*** Opening of Text for analysis ***
Peter Chelsom: Nature.

Asa Butterfield: We’ve got varying answers now.

Britt Robertson: We’ve switched it up. But I’ll give you the true, honest answer. Because that’s what you’re asking. I would say specifically my dogs currently but like animals in general. I love animals. It’s not that humans aren’t amazing, but there’s something really beautiful about animals and what they bring into the world. Their unconditional sort of service to whatever it may be and their love and kindness…. The love that animals bring into your life is far more rewarding than humans.

Asa Butterfield: Me, for my short and concise answer, it would be food. Good grub. My favorite kind of food… this is where it gets a bit longer my answer. So we have beans and toast option, that’s my lunch. It’s very British. Baked beans, Heinz baked beans and toast. Spread some mayonnaise instead of butter. Fry some onions with the beans. Grate cheese on top. Maybe an egg, some sausages. I’m telling you guys. Don’t knock it til you try it. Breakfast? Probably like nutella pancakes with banana. And then for dinner, pizza.

You guys shot a lot of different locations. Do you have a favorite?

Britt Robertson: Vegas, baby!

Asa Butterfield: It was Vegas and Albuquerque, but you’re right Albuquerque has a wide variety of…

Britt Robertson: We also shot in Malibu and that was miserable.

Asa Butterfield: Did we? Oh yeah, we did. Oh wow I forgot about that. I just wiped that from my memory. We were out on a beach, in the sea in December.

Britt Robertson: It was cold. And the tide was rough, so we could barely get out there for long. I was knocked down like a million times.

Asa Butterfield: I remember we were just like soaked.

Britt Robertson: Yeah. In clothes which is terrible.

Asa Butterfield: It was just one day we were actually on the beach. I think. We didn’t have enough time, so it was just like, ‘Run!’

Britt Robertson: Go, go, go, go! The madness of it all. Yeah, Malibu was my least favorite. Never thought I’d say that.

You guys have really good on-screen chemistry. What did you do to prepare for that magic on film?

Britt Robertson: We made out a lot. (laughs)

Asa Butterfield: Loads of secret handshakes, which only us knew.

Britt Robertson: Most of our time spent together, actually the one time we hung out in Albuquerque is like the day we wrapped basically.

Asa Butterfield: And Halloween.

Britt Robertson: And Halloween yeah.

Asa Butterfield: Halloween. Where we all dressed up. Were you Batman? I was a clown. I think. I’m pretty sure I had the clown.

Britt Robertson: It was like mismatched outfits sort of. His stand-in brought over just like all of the Halloween equipment he had for you, your brother, myself.

Asa Butterfield: my brother had a beat up pumpkin suit. Which looked amazing.

Britt Robertson: Oh yeah, he did! He had a literal pumpkin suit. It was so good. And tie. No, not a pumpkin. Like a suit with pumpkins on it. We rehearsed, we hung out. We were nice to each other as best we could, and you know, that usually helps. Just be kind. It’s pretty easy to create chemistry if you’re just like kind, respectful.

Asa Butterfield: We’re actors. It’s what we do.

 

The Space Between Us hits theaters nationwide on Friday, February 3rd!
*** Close of Text for analysis ***
- [Apply what you read]
- a) In the interview about The Space Between Us, what made it hard for the actors to stay out in the water during the Malibu beach shoot?
- b) Translate this sentence from the interview about The Space Between Us into Spanish: "The love that animals bring into your life is far more rewarding than humans."
*** Opening of Information supplied ***
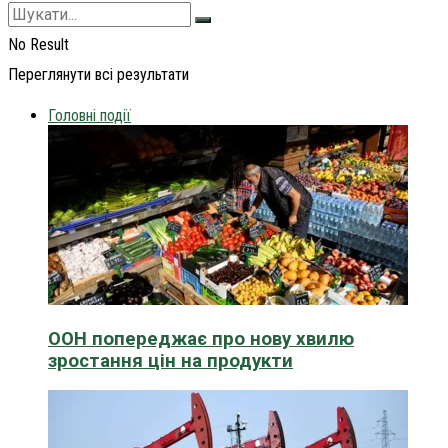
No Result
Переглянути всі результати
Головні події
ООН попереджає про нову хвилю
зростання цін на продукти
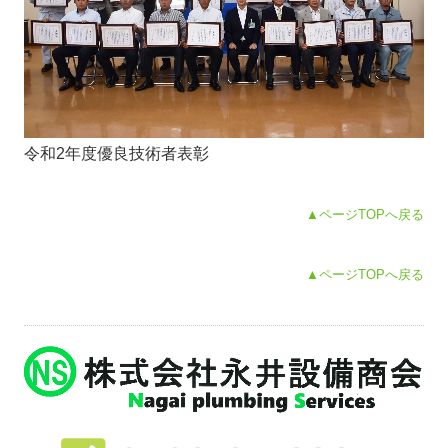
令和2年度優良技術者表彰
▲ページTOPへ戻る
▲ページTOPへ戻る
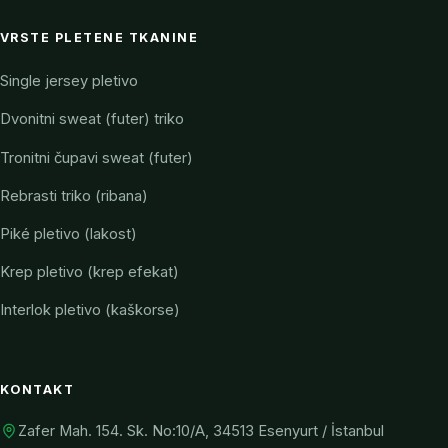
VRSTE PLETENE TKANINE
Single jersey pletivo
Dvonitni sweat (futer) triko
Tronitni čupavi sweat (futer)
Rebrasti triko (ribana)
Piké pletivo (lakost)
Krep pletivo (krep efekat)
Interlok pletivo (kaškorse)
KONTAKT
Zafer Mah. 154. Sk. No:10/A, 34513 Esenyurt / İstanbul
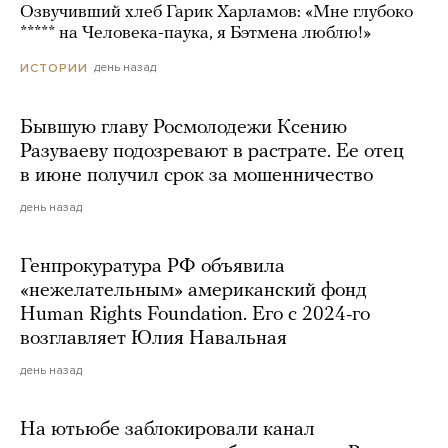
Озвучивший хлеб Гарик Харламов: «Мне глубоко
***** на Человека-паука, я Бэтмена люблю!»
день назад
ИСТОРИИ
Бывшую главу Росмолодежи Ксению
Разуваеву подозревают в растрате. Ее отец
в июне получил срок за мошенничество
день назад
Генпрокуратура РФ объявила
«нежелательным» американский фонд
Human Rights Foundation. Его с 2024-го
возглавляет Юлия Навальная
день назад
На ютьюбе заблокировали канал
*** Close of Information supplied ***
- [Solved problems]
- a) The tide was rough, so they could barely get out there for long. It was also cold, since they were in the sea in December.

- b) El amor que los animales traen a tu vida es mucho más gratificante que los humanos.